The reference IDE is the NeXT one, though I've only really used it in its
MacOS X Server incarnation. I've never seen *any* that was as cool, even
though I'm not much of a fan of Objective-C.

My second favorite IDE is CodeWarrior, whether on Linux, MacOS, or BeOS.

> You pegged me wrong, mine was a meta level comment. Instead of running
> like herdless sheep from one knoll of grass to the other, we should
> have flocked to the first decent knoll, and stayed there. There is
> synergy in numbers. Larger communities are overproportionally
> productive, the more so the longer they persist. Which particular
> language to use doesn't matter, as long as it's safe and powerful.

OK. I just hear a lot of bitching and moaning from Lisp fans around the
python community and I'm tired of it. I didn't mean so much to take it out
on you personally.

However, I disagree. As a writer, dialogue is not my only tool. As a
woodworker, I don't just use a table saw. Each tool has a set of best
uses, a set of good uses and a set of inappropriate uses.
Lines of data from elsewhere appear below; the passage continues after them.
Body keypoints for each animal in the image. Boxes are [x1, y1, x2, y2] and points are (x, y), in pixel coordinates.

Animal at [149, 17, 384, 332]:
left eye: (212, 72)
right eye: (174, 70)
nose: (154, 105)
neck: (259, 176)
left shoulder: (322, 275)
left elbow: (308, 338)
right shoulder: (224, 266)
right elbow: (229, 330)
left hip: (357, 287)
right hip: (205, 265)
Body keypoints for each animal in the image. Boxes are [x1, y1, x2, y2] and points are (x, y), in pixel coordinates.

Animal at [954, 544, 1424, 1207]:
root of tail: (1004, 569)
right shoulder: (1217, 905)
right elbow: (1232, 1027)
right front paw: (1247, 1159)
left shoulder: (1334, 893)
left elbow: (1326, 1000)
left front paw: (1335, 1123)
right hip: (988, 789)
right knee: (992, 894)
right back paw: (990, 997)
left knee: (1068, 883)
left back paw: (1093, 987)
I see computer
languages a lot like that. I will never use just one. Heck, I've used four
today.

> The question is not whether the stuff is more fun or elegant, it's
> whether it allows you to write stable industry-strength code. Lisp was
> the first decent language to come along, so the community should have
> stayed there. I wish *nix/C didn't happen. Forth at the low end
> (dirty, mean and lean, no bloat), Lisp at the high end (safe and
> elegant, but a bit on the fat side), this would have been cool.
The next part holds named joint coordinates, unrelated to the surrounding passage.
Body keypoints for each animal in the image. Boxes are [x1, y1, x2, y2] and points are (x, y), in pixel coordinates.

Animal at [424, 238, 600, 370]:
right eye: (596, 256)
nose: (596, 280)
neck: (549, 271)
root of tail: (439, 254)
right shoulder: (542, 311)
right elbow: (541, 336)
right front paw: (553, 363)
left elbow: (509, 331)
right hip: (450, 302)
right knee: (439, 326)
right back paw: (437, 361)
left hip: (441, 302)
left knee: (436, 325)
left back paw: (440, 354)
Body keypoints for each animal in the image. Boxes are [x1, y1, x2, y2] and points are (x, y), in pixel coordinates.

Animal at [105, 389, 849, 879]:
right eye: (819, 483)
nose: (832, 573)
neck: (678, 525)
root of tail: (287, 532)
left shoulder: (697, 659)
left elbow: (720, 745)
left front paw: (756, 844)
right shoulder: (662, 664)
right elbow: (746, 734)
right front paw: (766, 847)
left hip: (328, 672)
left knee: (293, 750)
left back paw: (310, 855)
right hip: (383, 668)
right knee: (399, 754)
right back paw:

Well, Forth code can be well-written and high-end. But, as a friend said,
"the problem with most Forth programmers is that they think of the reset
switch as a programming tool." I wrote a LOT of Forth in my day. I learned
LISP and Forth at the same time (along with Smalltalk). Of the three,
Forth is the one I liked best and used most. I have worked on
commercial-scale Forth projects; one was a hypertext medical system before
hypertext became so common.

But I'd say that C is a *fuck* of a lot better language for almost
everything than Lisp. Try debugging a large Lisp project. When you've done
one on the scale of the average commercial software project, then I think
you'll have earned the right to tell programmers what tools they maybe
should or shouldn't use. We still won't listen, mind you.
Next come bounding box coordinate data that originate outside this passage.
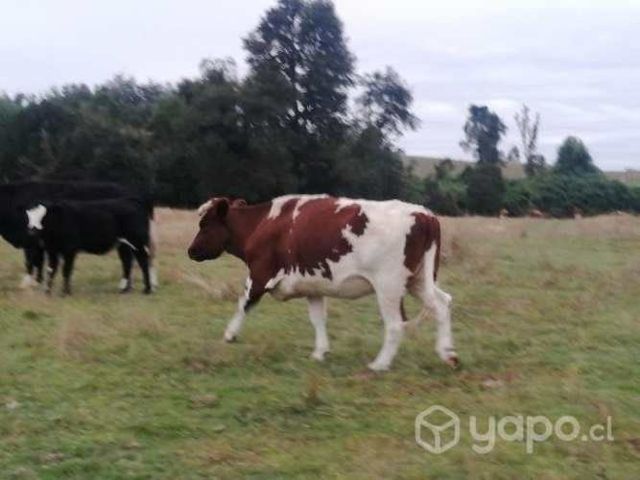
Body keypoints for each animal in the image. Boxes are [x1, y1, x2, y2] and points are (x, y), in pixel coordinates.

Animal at [0, 181, 158, 289]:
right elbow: (40, 264)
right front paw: (38, 283)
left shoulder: (31, 242)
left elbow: (31, 262)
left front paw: (29, 283)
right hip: (123, 243)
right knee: (129, 260)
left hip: (134, 240)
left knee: (140, 259)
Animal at [187, 195, 457, 372]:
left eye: (205, 224)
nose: (190, 251)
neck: (262, 224)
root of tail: (424, 214)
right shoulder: (313, 285)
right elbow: (317, 319)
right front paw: (319, 352)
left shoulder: (260, 274)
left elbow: (244, 303)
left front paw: (230, 334)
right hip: (418, 281)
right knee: (442, 304)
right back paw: (447, 353)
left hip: (388, 287)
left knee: (395, 325)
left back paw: (379, 364)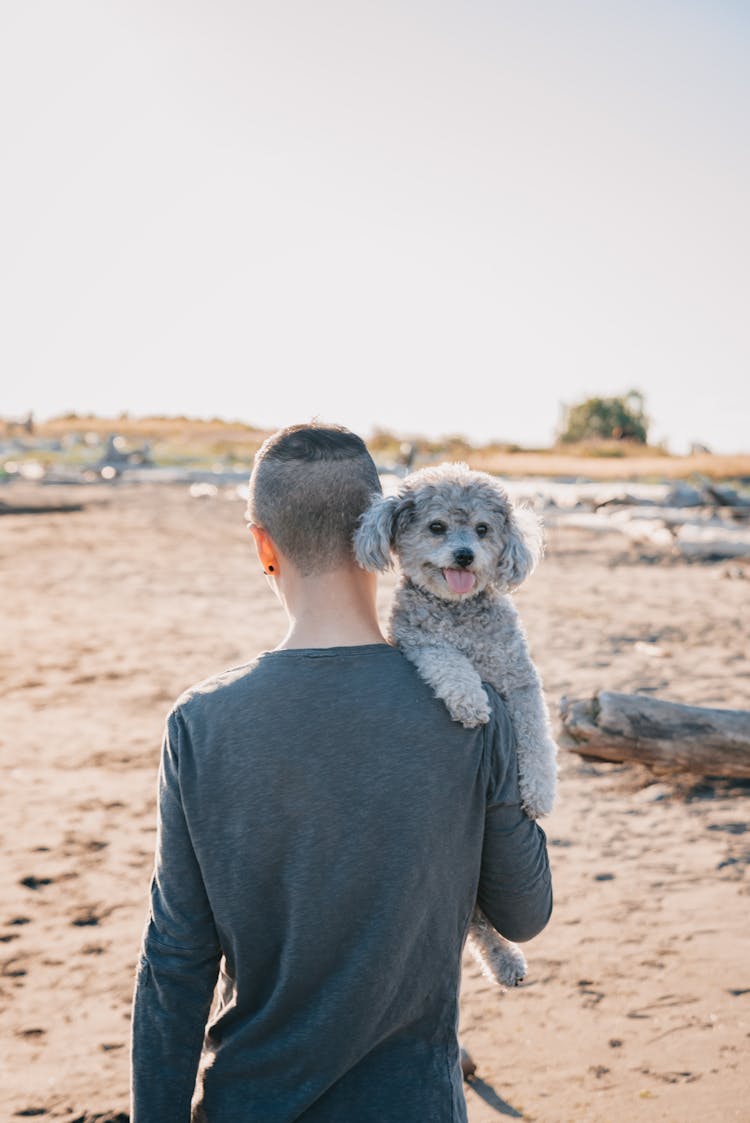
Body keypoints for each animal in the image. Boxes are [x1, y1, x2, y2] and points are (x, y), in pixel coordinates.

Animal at [357, 460, 556, 988]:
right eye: (437, 527)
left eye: (484, 530)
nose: (465, 555)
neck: (459, 612)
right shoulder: (419, 645)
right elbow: (449, 664)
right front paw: (470, 702)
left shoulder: (521, 680)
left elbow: (537, 738)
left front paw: (540, 793)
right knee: (476, 922)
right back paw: (505, 961)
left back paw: (508, 963)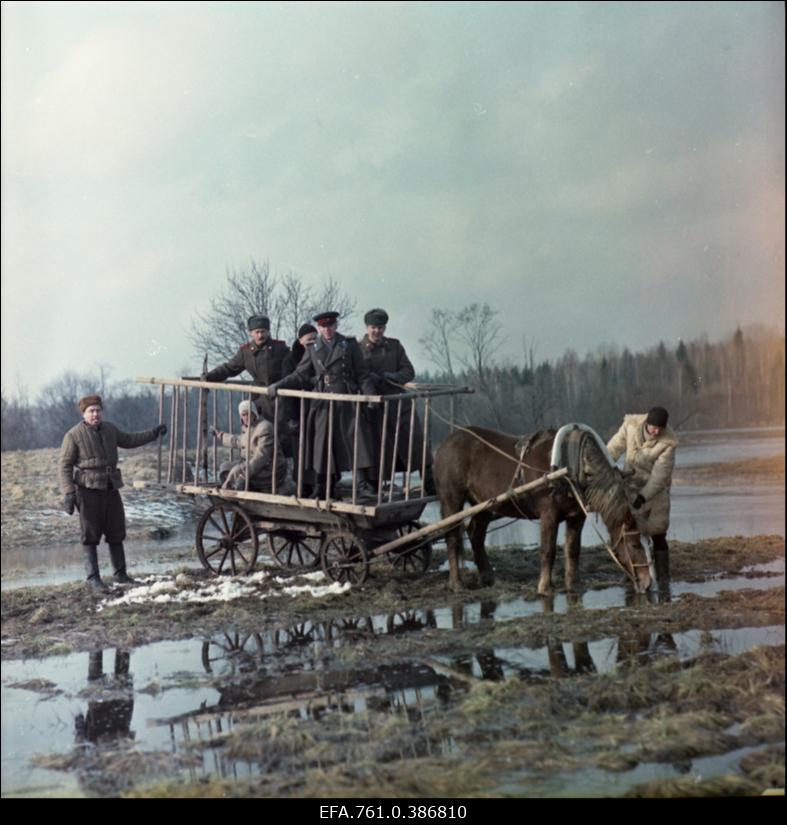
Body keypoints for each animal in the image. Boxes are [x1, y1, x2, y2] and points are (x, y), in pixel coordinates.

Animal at [434, 424, 648, 592]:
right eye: (634, 545)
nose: (647, 582)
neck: (570, 467)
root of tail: (445, 444)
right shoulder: (548, 515)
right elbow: (548, 551)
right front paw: (544, 587)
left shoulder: (576, 517)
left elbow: (573, 550)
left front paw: (572, 584)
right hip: (452, 499)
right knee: (452, 537)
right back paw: (456, 583)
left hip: (485, 505)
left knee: (476, 533)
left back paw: (487, 577)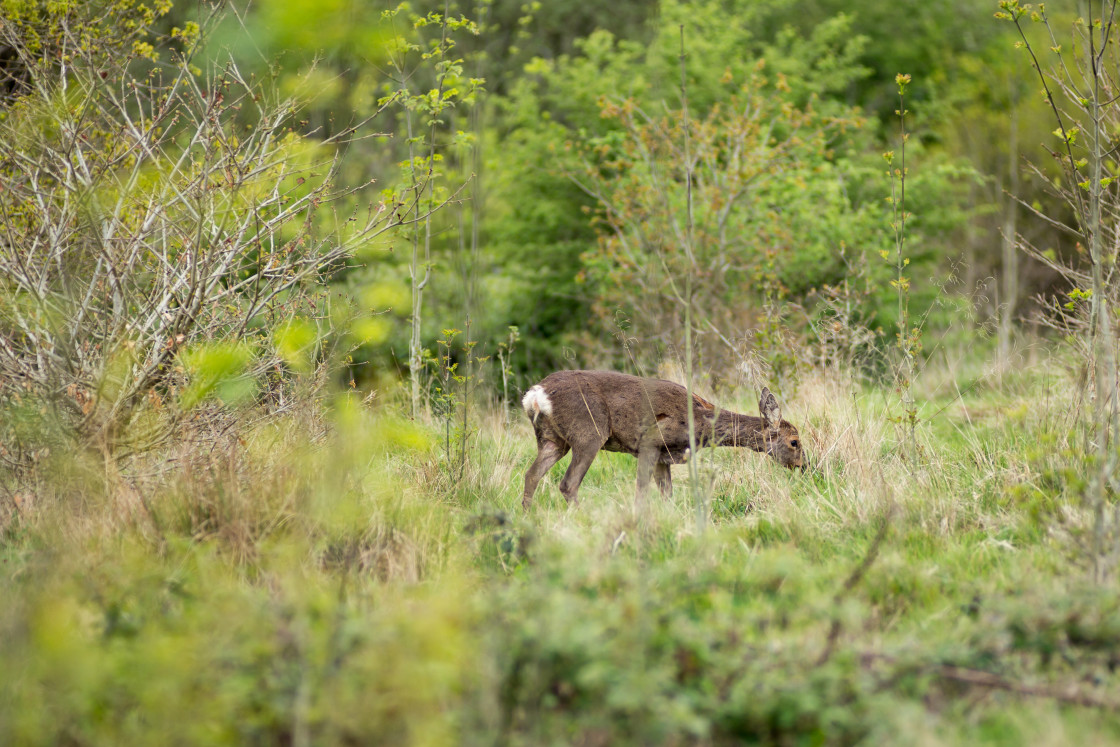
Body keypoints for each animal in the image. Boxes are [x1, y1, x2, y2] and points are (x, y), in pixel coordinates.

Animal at [519, 367, 801, 508]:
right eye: (794, 442)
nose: (804, 466)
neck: (701, 423)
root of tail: (535, 395)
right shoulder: (650, 442)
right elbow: (641, 492)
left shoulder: (663, 457)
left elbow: (667, 495)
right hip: (589, 432)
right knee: (568, 483)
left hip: (553, 440)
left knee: (531, 474)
> Emacs is broken since it doesn't do threading. Nor incremental
> nonintrusive gc. No patches will do, it needs badly to be rewritten
> from scratch, because it sucks so badly.

If it were written in C, it wouldn't need to be rewritten from scratch.
That's the point you don't get.

> And I'm not a coder, so I'm forced to stick to a large enough
> community (damn these brownian sheep). Python/C seems to offer the
> righ mix of nice features, productivity (especially for a noncoder),
> performance and support. Perl/C has too many warts, albeit a larger
> community.

I prefer PHP for doing web stuff, but for everything else I pretty much
use Python.

> I wish programmers had less maestro/diva streaks, and wouldn't keep on
> fragmenting into balkanized communities, producing little isolated
> noninteroperable code sniglets, and most of them of lousy quality
> while bleating out that their spot is sweeeetest.

Maybe you really need to learn what it's like to be a programmer. I've
done it for a living for a quarter century now. The primary languages I've
used, in order: Basic, Pascal, Forth, C, C++, Python, PHP.

Why the evolution? Because, among other things, the toolsets changed.

>  > I'd be hard-pressed to name a language I like less than Lisp.
>  > I think I even prefer Visual Basic, and that's saying something.
> 
> I honestly don't understand that. Is it the verbosity or parenthesis
> which irk you, or something deeper? Snootiness? Stench of the rotting
> AI carcass?

It's the AI aspect, in part.

I don't like the verbosity, obscurity or parentheses either, but I can
forgive any one of those. 

I just don't care for functional languages. Of the classes I took in CS,
AI was my second-least favorite (the lower layers of the OSI model were
the only thing that won out but there was pretty stiff competition).

-- 
_Deirdre   *   http://www.sfknit.org   *   http://www.deirdre.net
"More damage has been caused by innocent program crashes than by 
malicious viruses, but they don't make great stories."